Gatsby’s unrealistic perspective of the American dream is evident when he talks to Nick about Daisy. He says, “She’s got an ice-water heart” (Fitzgerald 21). Gatsby is referring to the fact that Daisy is not affectionate and she does not show her emotions. However, Gatsby still believes that he can win her over with his money and material possessions.

In addition, Gatsby tells Nick that he wants to be reunited with Daisy because he loves her. However, it is later revealed that Gatsby only wants to be with Daisy because she represents a lifestyle that he wants. He is attracted to her wealth and status, and not to her as a person. Furthermore, Gatsby’s unrealistic perspective of the American dream is also seen when he talks about his past.

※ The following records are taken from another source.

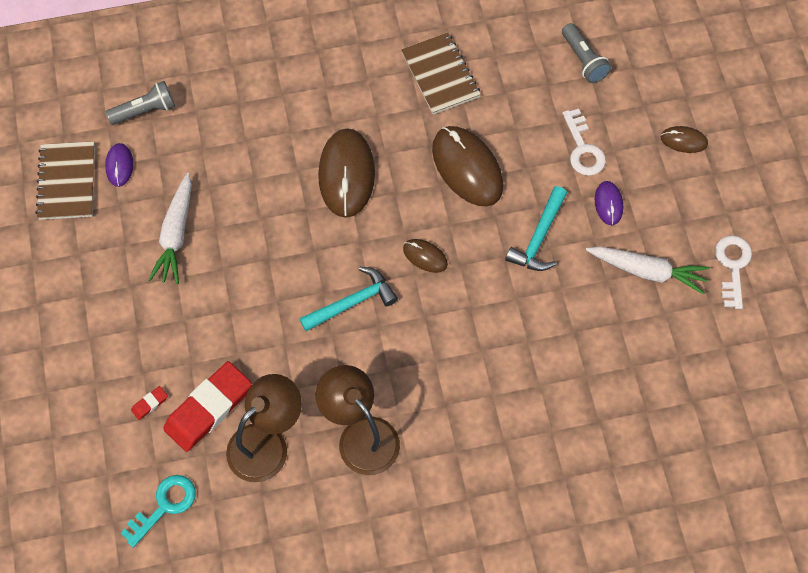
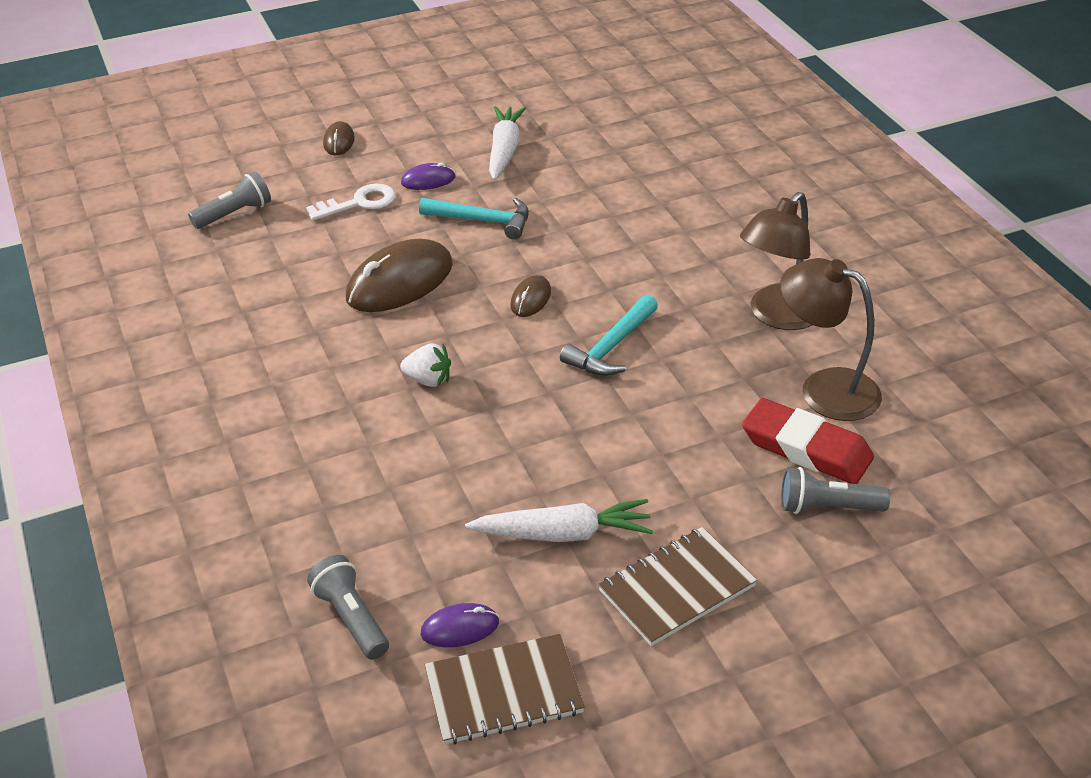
camera: 100 degrees left, 25 degrees down
turquoise key [121,475,196,548] -> none
red eraser [131,386,168,420] -> grey flashlight [781,467,890,514]
turquoise hammer [299,267,398,331] -> turquoise hammer turned 105 degrees counterclockwise [560,294,658,376]
brown mouse [318,128,375,218] -> white strawberry [400,343,451,387]
brown notebook [401,32,481,114] -> brown notebook moved to [598,527,757,646]
white key [715,236,752,309] -> none

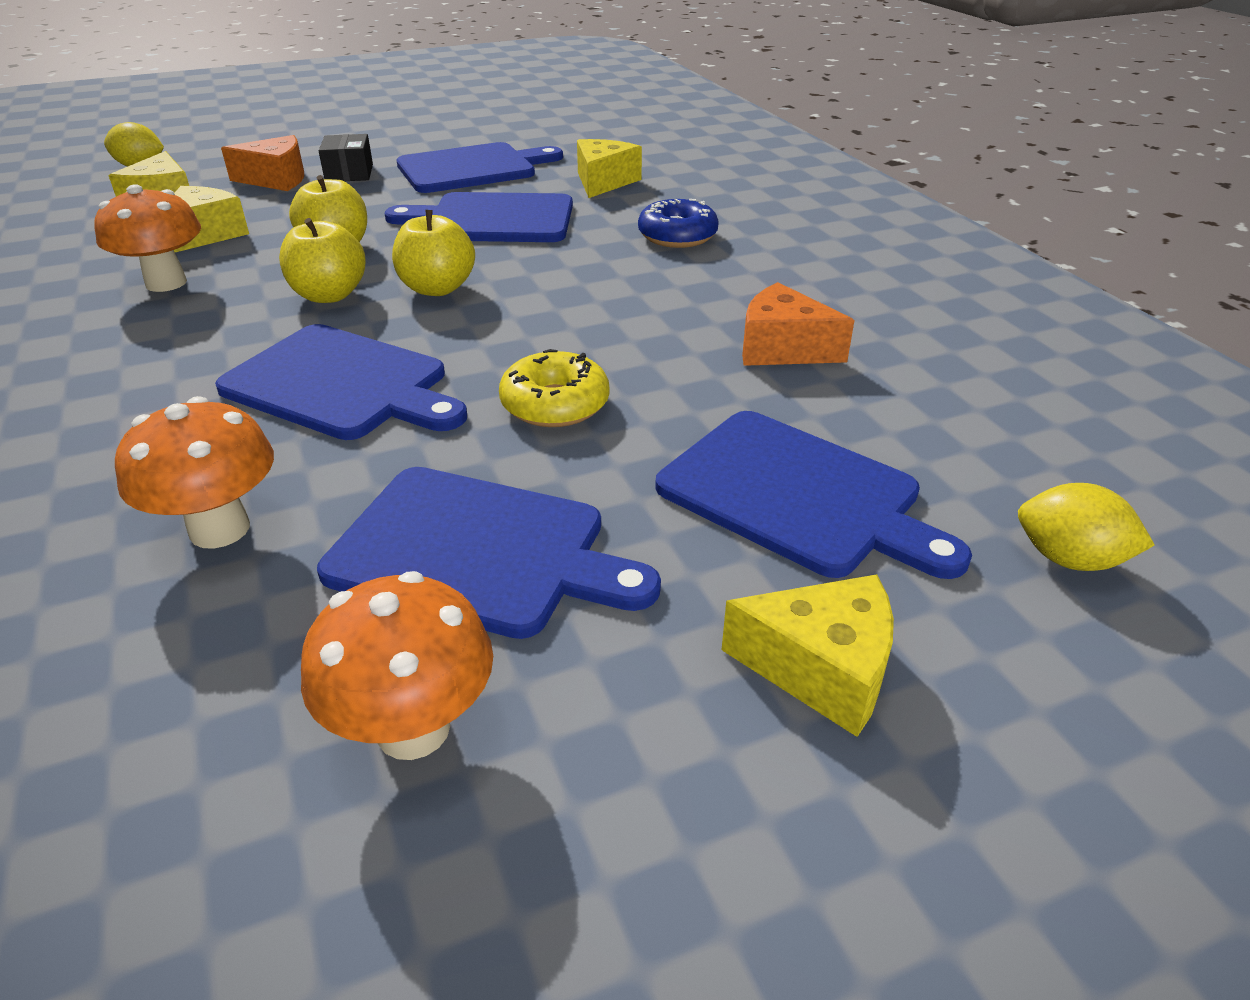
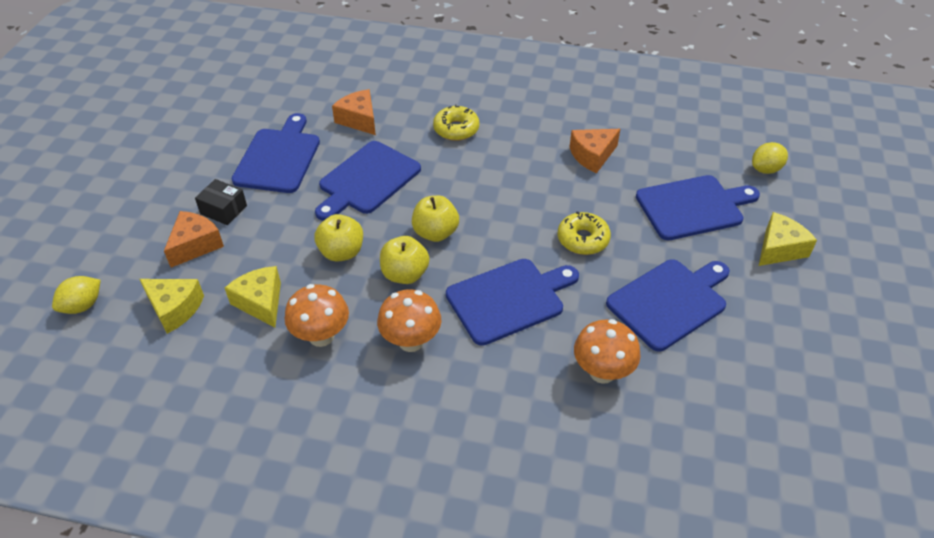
camera: 55 degrees left, 10 degrees up
orange mushroom [301,571,493,760] -> orange mushroom moved to [377,289,442,352]
yellow cheese [577,139,642,198] -> orange cheese [332,89,376,135]
blue donut [638,199,719,248] -> yellow donut [433,105,479,141]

He tells Nick that he is from a wealthy family and that he went to Oxford University. However, it is later revealed that Gatsby was born into a poor family and he never went to Oxford. Gatsby has created a false identity for himself in order to become the person that he wants to be. The discrepancy between what Gatsby says and what is actually true shows how unrealistic his perspective of the American dream is.

Gatsby’s idealism and unrealistic perspective of the American dream eventually lead to his downfall. He is not able to accept reality and this causes him to lose touch with what is important in life. In addition, Gatsby’s obsession with Daisy Buchanan leads to him making bad decisions. For example, he gets involved in a scheme to sell alcohol illegally. This scheme eventually gets Gatsby killed and it also causes Daisy to leave him.